Project description:BACKGROUND:Cognitive impairment is a core feature of psychotic disorders, but the profile of impairment across adulthood, particularly in African-American populations, remains unclear. METHODS:Using cross-sectional data from a case-control study of African-American adults with affective (n = 59) and nonaffective (n = 68) psychotic disorders, we examined cognitive functioning between early and middle adulthood (ages 20-60) on measures of general cognitive ability, language, abstract reasoning, processing speed, executive function, verbal memory, and working memory. RESULTS:Both affective and nonaffective psychosis patients showed substantial and widespread cognitive impairments.
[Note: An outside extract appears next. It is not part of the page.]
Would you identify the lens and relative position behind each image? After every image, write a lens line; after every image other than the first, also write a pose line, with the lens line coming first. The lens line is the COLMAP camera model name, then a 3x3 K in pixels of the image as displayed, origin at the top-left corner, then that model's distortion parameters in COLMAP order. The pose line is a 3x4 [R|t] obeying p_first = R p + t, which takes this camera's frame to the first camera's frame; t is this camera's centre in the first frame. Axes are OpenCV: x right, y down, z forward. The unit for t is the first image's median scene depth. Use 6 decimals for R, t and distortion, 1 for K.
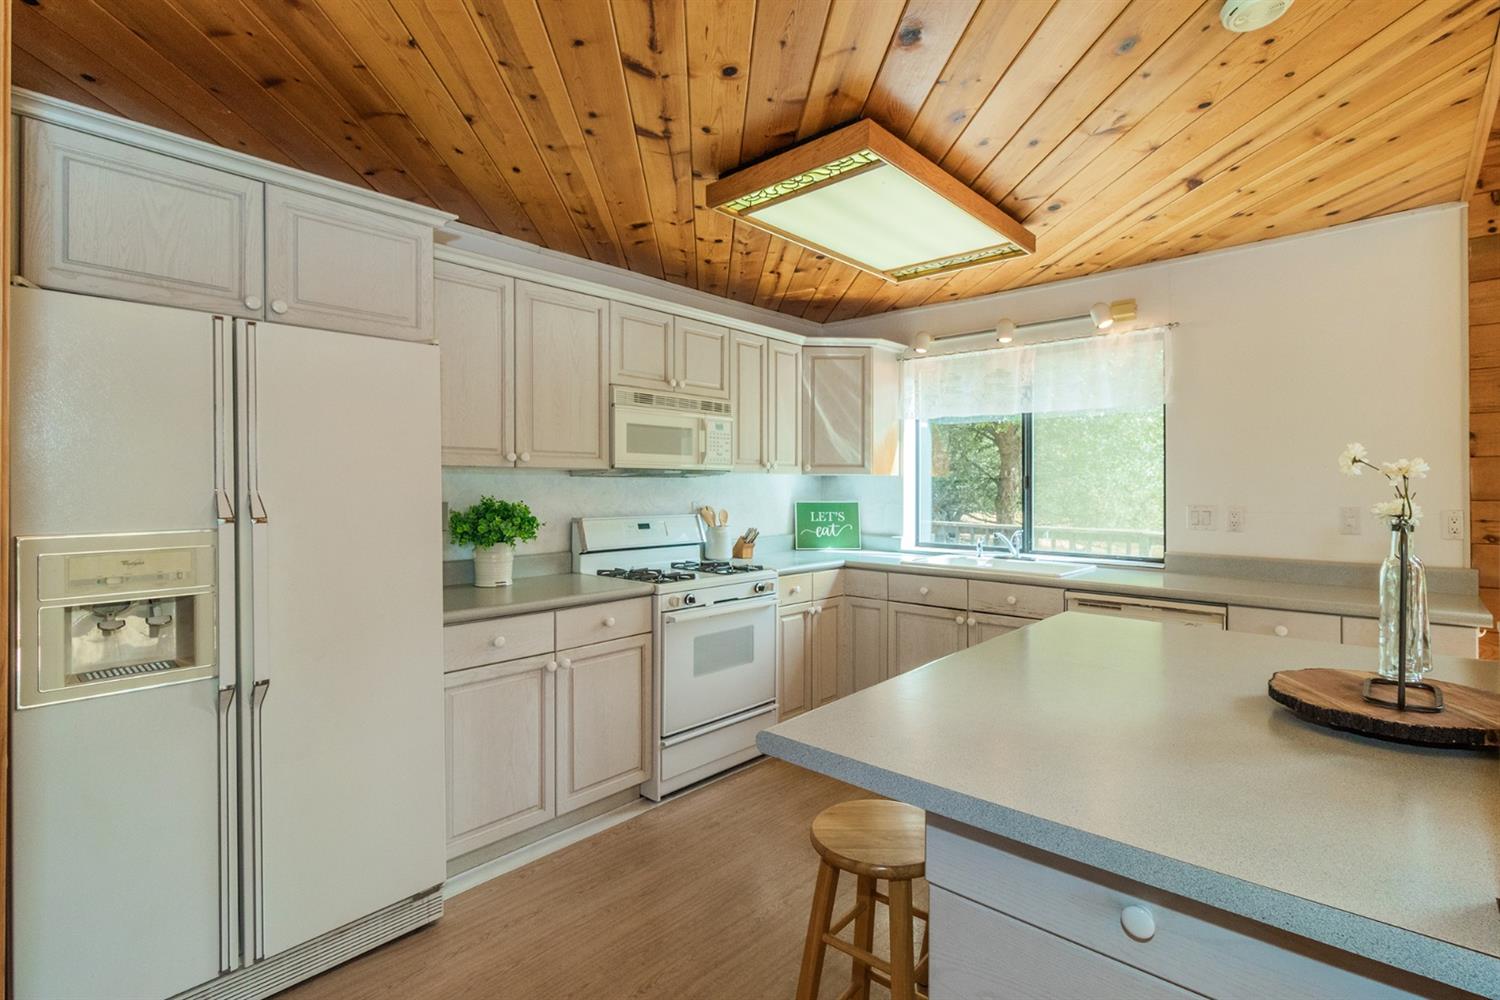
lens RADIAL K [[697.4, 0, 747.6], [0, 697.4, 494.8], [0, 0, 1]] dist [0.002572, -0.000050]
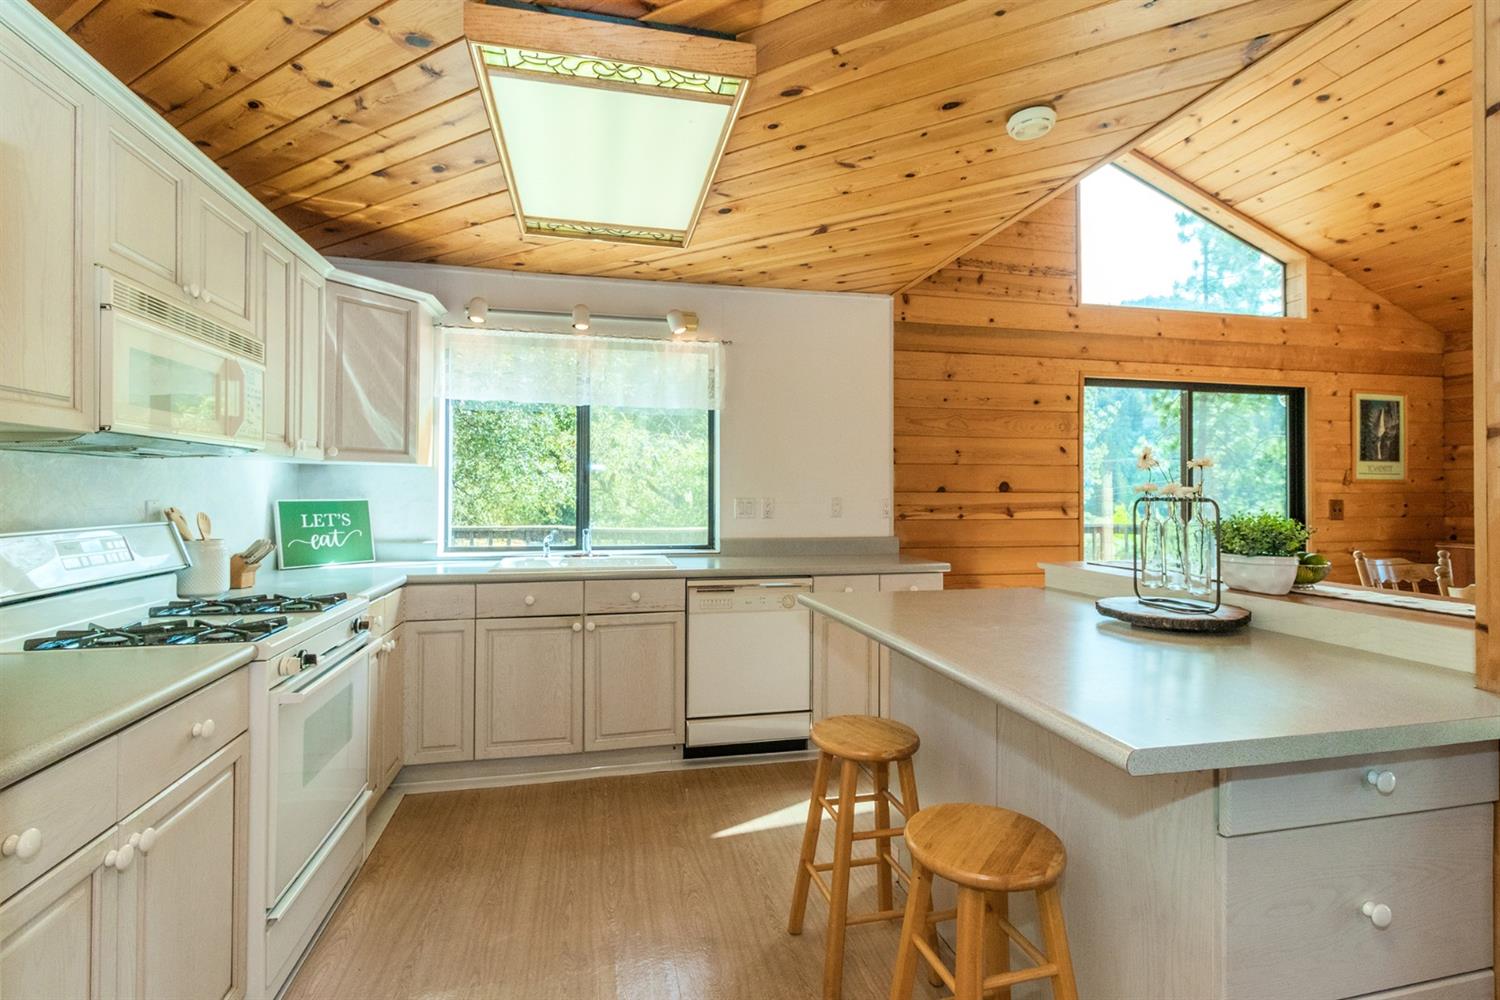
lens RADIAL K [[697.4, 0, 747.4], [0, 697.4, 492.3], [0, 0, 1]] dist [0.002572, -0.000050]
pose [[0.572270, -0.000561, 0.820065, -0.290407], [0.005616, 0.999979, -0.003235, 0.008620], [-0.820046, 0.006457, 0.572261, 0.277966]]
However, comparison of cognitive functioning between controls and psychosis groups throughout early (ages 20-40) and middle (ages 40-60) adulthood also revealed age-associated group differences. During early adulthood, the nonaffective psychosis group showed increasing impairments with age on measures of general cognitive ability and executive function, while the affective psychosis group showed increasing impairment on a measure of language ability. Impairments on other cognitive measures remained mostly stable, although decreasing impairments on measures of processing speed, memory and working memory were also observed. CONCLUSIONS:These findings suggest similarities, but also differences in the profile of cognitive dysfunction in adults with affective and nonaffective psychotic disorders. Both affective and nonaffective patients showed substantial and relatively stable impairments across adulthood. The nonaffective group also showed increasing impairments with age in general and executive functions, and the affective group showed an increasing impairment in verbal functions, possibly suggesting different underlying etiopathogenic mechanisms.